One Died for All

For the love of Christ controls us, having concluded this, that one died for all, therefore all died; and He died for all, so that they who live might no longer live for themselves, but for Him who died and rose again on their behalf.

– 2 Corinthians 5:14-15

In the last post we considered the idea that if we were to conclude the same things Paul had concluded – that is, if we were to take hold of these realities for what they really are – then we, too, could experience what it means to be controlled by the love of Christ. To that end, we will be stopping to consider each of the things that Paul had concluded, so that they might find their way into our minds and hearts.

One died for all. That one, of course, is Jesus. And the fact that He died for all means He died for you and for me. We were guilty and needed to be cleaned, and Jesus came to offer Himself as a guilt offering (Isaiah 53). We could not clean ourselves, either by the law or by our own sincere efforts or by any other means.
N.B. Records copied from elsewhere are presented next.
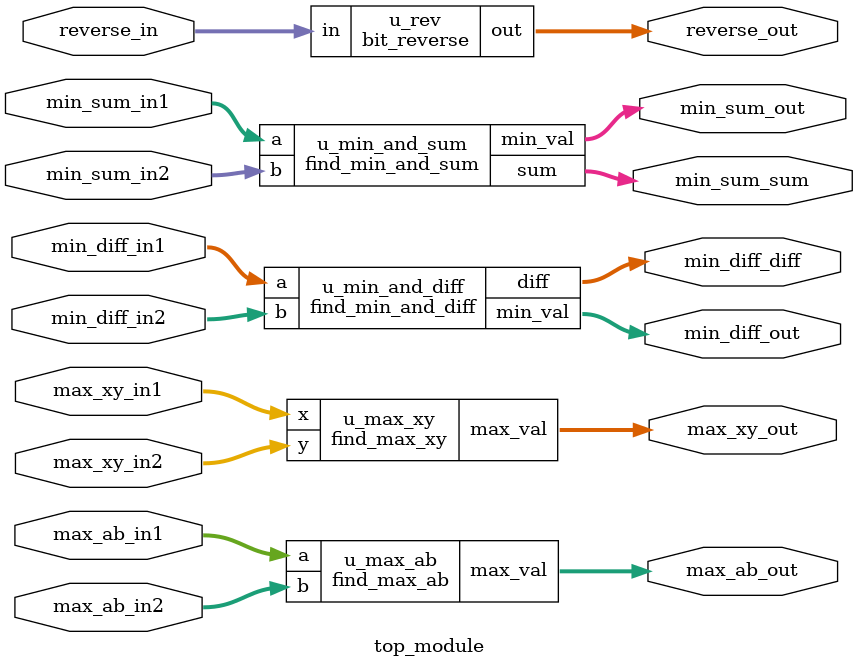
<source format=v>
module extracted_0(	// test_extractor.cleaned.mlir:2:3
  input  [7:0] in_0,	// test_extractor.cleaned.mlir:2:29
               in_1,	// test_extractor.cleaned.mlir:2:44
  output [7:0] out	// test_extractor.cleaned.mlir:2:60
);

  assign out = in_0 < in_1 ? in_0 : in_1;	// test_extractor.cleaned.mlir:3:10, :4:10, :5:5
endmodule

module find_max_ab(	// test_extractor.cleaned.mlir:7:3
  input  [7:0] a,	// test_extractor.cleaned.mlir:7:37
               b,	// test_extractor.cleaned.mlir:7:49
  output [7:0] max_val	// test_extractor.cleaned.mlir:7:62
);

  assign max_val = a > b ? a : b;	// test_extractor.cleaned.mlir:8:10, :9:10, :10:5
endmodule

module find_max_xy(	// test_extractor.cleaned.mlir:12:3
  input  [7:0] x,	// test_extractor.cleaned.mlir:12:37
               y,	// test_extractor.cleaned.mlir:12:49
  output [7:0] max_val	// test_extractor.cleaned.mlir:12:62
);

  find_max_ab inst_find_max_ab (	// test_extractor.cleaned.mlir:13:33
    .a       (x),
    .b       (y),
    .max_val (max_val)
  );	// test_extractor.cleaned.mlir:13:33
endmodule

module find_min_and_sum(	// test_extractor.cleaned.mlir:16:3
  input  [7:0] a,	// test_extractor.cleaned.mlir:16:42
               b,	// test_extractor.cleaned.mlir:16:54
  output [7:0] min_val,	// test_extractor.cleaned.mlir:16:67
  output [8:0] sum	// test_extractor.cleaned.mlir:16:85
);

  extracted_0 inst_extracted_0 (	// test_extractor.cleaned.mlir:21:29
    .in_0 (a),
    .in_1 (b),
    .out  (min_val)
  );	// test_extractor.cleaned.mlir:21:29
  assign sum = {1'h0, a} + {1'h0, b};	// test_extractor.cleaned.mlir:17:14, :18:10, :19:10, :20:10, :22:5
endmodule

module find_min_and_diff(	// test_extractor.cleaned.mlir:24:3
  input  [7:0] a,	// test_extractor.cleaned.mlir:24:43
               b,	// test_extractor.cleaned.mlir:24:55
  output [7:0] min_val,	// test_extractor.cleaned.mlir:24:68
               diff	// test_extractor.cleaned.mlir:24:86
);

  extracted_0 inst_extracted_0 (	// test_extractor.cleaned.mlir:29:29
    .in_0 (a),
    .in_1 (b),
    .out  (min_val)
  );	// test_extractor.cleaned.mlir:29:29
  assign diff = a > b ? a - b : b - a;	// test_extractor.cleaned.mlir:25:10, :26:10, :27:10, :28:10, :30:5
endmodule

module bit_reverse(	// test_extractor.cleaned.mlir:32:3
  input  [7:0] in,	// test_extractor.cleaned.mlir:32:37
  output [7:0] out	// test_extractor.cleaned.mlir:32:51
);

  assign out = {in[0], in[1], in[2], in[3], in[4], in[5], in[6], in[7]};	// test_extractor.cleaned.mlir:33:10, :34:10, :35:10, :36:10, :37:10, :38:10, :39:10, :40:10, :41:10, :42:5
endmodule

module top_module(	// test_extractor.cleaned.mlir:44:3
  input  [7:0] max_ab_in1,	// test_extractor.cleaned.mlir:44:28
               max_ab_in2,	// test_extractor.cleaned.mlir:44:49
               max_xy_in1,	// test_extractor.cleaned.mlir:44:70
               max_xy_in2,	// test_extractor.cleaned.mlir:44:91
               min_sum_in1,	// test_extractor.cleaned.mlir:44:112
               min_sum_in2,	// test_extractor.cleaned.mlir:44:134
               min_diff_in1,	// test_extractor.cleaned.mlir:44:156
               min_diff_in2,	// test_extractor.cleaned.mlir:44:179
               reverse_in,	// test_extractor.cleaned.mlir:44:202
  output [7:0] max_ab_out,	// test_extractor.cleaned.mlir:44:224
               max_xy_out,	// test_extractor.cleaned.mlir:44:245
               min_sum_out,	// test_extractor.cleaned.mlir:44:266
  output [8:0] min_sum_sum,	// test_extractor.cleaned.mlir:44:288
  output [7:0] min_diff_out,	// test_extractor.cleaned.mlir:44:310
               min_diff_diff,	// test_extractor.cleaned.mlir:44:333
               reverse_out	// test_extractor.cleaned.mlir:44:357
);

  find_max_ab u_max_ab (	// test_extractor.cleaned.mlir:45:25
    .a       (max_ab_in1),
    .b       (max_ab_in2),
    .max_val (max_ab_out)
  );	// test_extractor.cleaned.mlir:45:25
  find_max_xy u_max_xy (	// test_extractor.cleaned.mlir:46:25
    .x       (max_xy_in1),
    .y       (max_xy_in2),
    .max_val (max_xy_out)
  );	// test_extractor.cleaned.mlir:46:25
  find_min_and_sum u_min_and_sum (	// test_extractor.cleaned.mlir:47:50
    .a       (min_sum_in1),
    .b       (min_sum_in2),
    .min_val (min_sum_out),
    .sum     (min_sum_sum)
  );	// test_extractor.cleaned.mlir:47:50
  find_min_and_diff u_min_and_diff (	// test_extractor.cleaned.mlir:48:53
    .a       (min_diff_in1),
    .b       (min_diff_in2),
    .min_val (min_diff_out),
    .diff    (min_diff_diff)
  );	// test_extractor.cleaned.mlir:48:53
  bit_reverse u_rev (	// test_extractor.cleaned.mlir:49:18
    .in  (reverse_in),
    .out (reverse_out)
  );	// test_extractor.cleaned.mlir:49:18
endmodule


</source>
Sin is so serious that it requires death as its punishment. It is a capital offense. That is what the sacrificial system in the Old Testament was designed to communicate. As Hebrews 9:22 puts it, “without shedding of blood there is no forgiveness.” But we also know from Hebrews 10:4 that “it is impossible for the blood of bulls and goats to take away sins”. God graciously allowed the sacrifices in the Old Testament, when they were combined with faith in the hearts of the ones offering them, to cover sin. But ultimately, covering sin is not sufficient. Sin must be taken away. And that is the difference between what animal sacrifices could do for us, and what the sacrifice of Jesus does for us. His sacrifice – the blood he shed in dying for us – takes away our sin.
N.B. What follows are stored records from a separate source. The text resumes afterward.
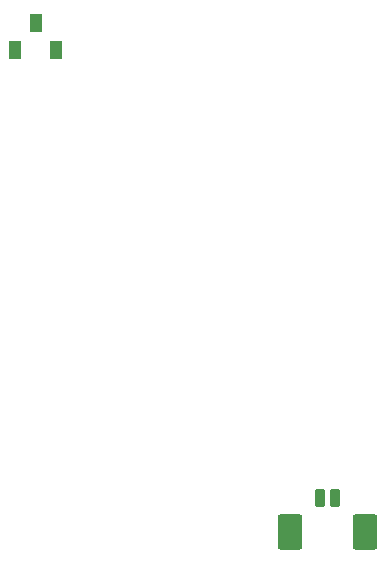
<source format=gbr>
%TF.GenerationSoftware,KiCad,Pcbnew,7.0.1*%
%TF.CreationDate,2023-06-17T09:34:49+02:00*%
%TF.ProjectId,Had_Konzole,4861645f-4b6f-46e7-9a6f-6c652e6b6963,rev?*%
%TF.SameCoordinates,Original*%
%TF.FileFunction,Paste,Bot*%
%TF.FilePolarity,Positive*%
%FSLAX46Y46*%
G04 Gerber Fmt 4.6, Leading zero omitted, Abs format (unit mm)*
G04 Created by KiCad (PCBNEW 7.0.1) date 2023-06-17 09:34:49*
%MOMM*%
%LPD*%
G01*
G04 APERTURE LIST*
G04 Aperture macros list*
%AMRoundRect*
0 Rectangle with rounded corners*
0 $1 Rounding radius*
0 $2 $3 $4 $5 $6 $7 $8 $9 X,Y pos of 4 corners*
0 Add a 4 corners polygon primitive as box body*
4,1,4,$2,$3,$4,$5,$6,$7,$8,$9,$2,$3,0*
0 Add four circle primitives for the rounded corners*
1,1,$1+$1,$2,$3*
1,1,$1+$1,$4,$5*
1,1,$1+$1,$6,$7*
1,1,$1+$1,$8,$9*
0 Add four rect primitives between the rounded corners*
20,1,$1+$1,$2,$3,$4,$5,0*
20,1,$1+$1,$4,$5,$6,$7,0*
20,1,$1+$1,$6,$7,$8,$9,0*
20,1,$1+$1,$8,$9,$2,$3,0*%
G04 Aperture macros list end*
%ADD10R,1.000000X1.600000*%
%ADD11RoundRect,0.200000X0.200000X0.600000X-0.200000X0.600000X-0.200000X-0.600000X0.200000X-0.600000X0*%
%ADD12RoundRect,0.250001X0.799999X1.249999X-0.799999X1.249999X-0.799999X-1.249999X0.799999X-1.249999X0*%
G04 APERTURE END LIST*
D10*
%TO.C,SW6*%
X149070000Y-60720000D03*
X147320000Y-58420000D03*
X145570000Y-60720000D03*
%TD*%
D11*
%TO.C,J1*%
X172625000Y-98600000D03*
X171375000Y-98600000D03*
D12*
X175175000Y-101500000D03*
X168825000Y-101500000D03*
%TD*%
M02*

</source>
The death of Christ paid for all the sins that you and I have committed; and if He had not died, we would have had no way to remove those sins from ourselves. We would have stood before God covered with the filth and shame of our own choices; we would have had no remedy for it, and no escape from His righteous anger.

The only one who could have died for you did just that. Do you have fifteen minutes this week to stop and consider this one reality? If we don’t chew our food, we don’t digest it properly, and we don’t get the nourishment from it that we could. It works the same way with spiritual truth. If we don’t slow down enough to consider it carefully, we will never absorb it in the life-changing way Paul describes here.

Let’s make time to integrate Christ’s death for us into our understanding of everything, that the love of Christ might control us.

Meditations on 2 Corinthians 5:14-15

For the love of Christ controls us, having concluded this, that one died for all, therefore all died; and He died for all, so that they who live might no longer live for themselves, but for Him who died and rose again on their behalf.

– 2 Corinthians 5:14-15

Sometimes we need to be reminded of the most basic principles of the faith, and reminded in such a way that those realities grip us as they should. We can be so inoculated to Bible language that concepts often don’t get past the words used to communicate them. And that’s not because there’s a problem with the words. Rather, at least part of the problem is caused by the fact that we have habitually not lived the concepts communicated by the words, which eventually leads to dullness of ears and hearts.

Does the love of Christ control you? When you really stop and think about it, do you find that the love of Christ finds a place – any place – in the decisions you make? What do you really want out of life? What you really look forward to, either this evening or in twenty years? How much does Christ have to do with those desires?

Some of you, I hope, will find that Christ is very much at the center of all these things in your life. You are a much-needed example to the rest of us. Some of you, on the other hand, are more like me. When you and I are honest about what goes on in our hearts – and what doesn’t – it becomes difficult to describe ourselves as people who are controlled by the love of Christ. That’s not to say that there is none of this quality in us; just not nearly enough.

So if you find that the love of Christ does not control you as it should, what do you do about it? In this passage, being controlled by the love of Christ is shown to be caused by having reached a certain conclusion. If we can conclude the same things – really conclude them, and own them for ourselves – then that truth can have the same impact on us. Concluding this, though, does not come passively. It takes time, mental effort and dependence on God to work in our hearts.

Over the next few posts, I would like to meditate with you on the various aspects of the conclusion that Paul describes here. If internalizing these conclusions can lead to a life compelled by the love of Christ, it will be more than worth the effort. I invite you to join me in that quest, and in prayer that God will make His truth effective in our hearts.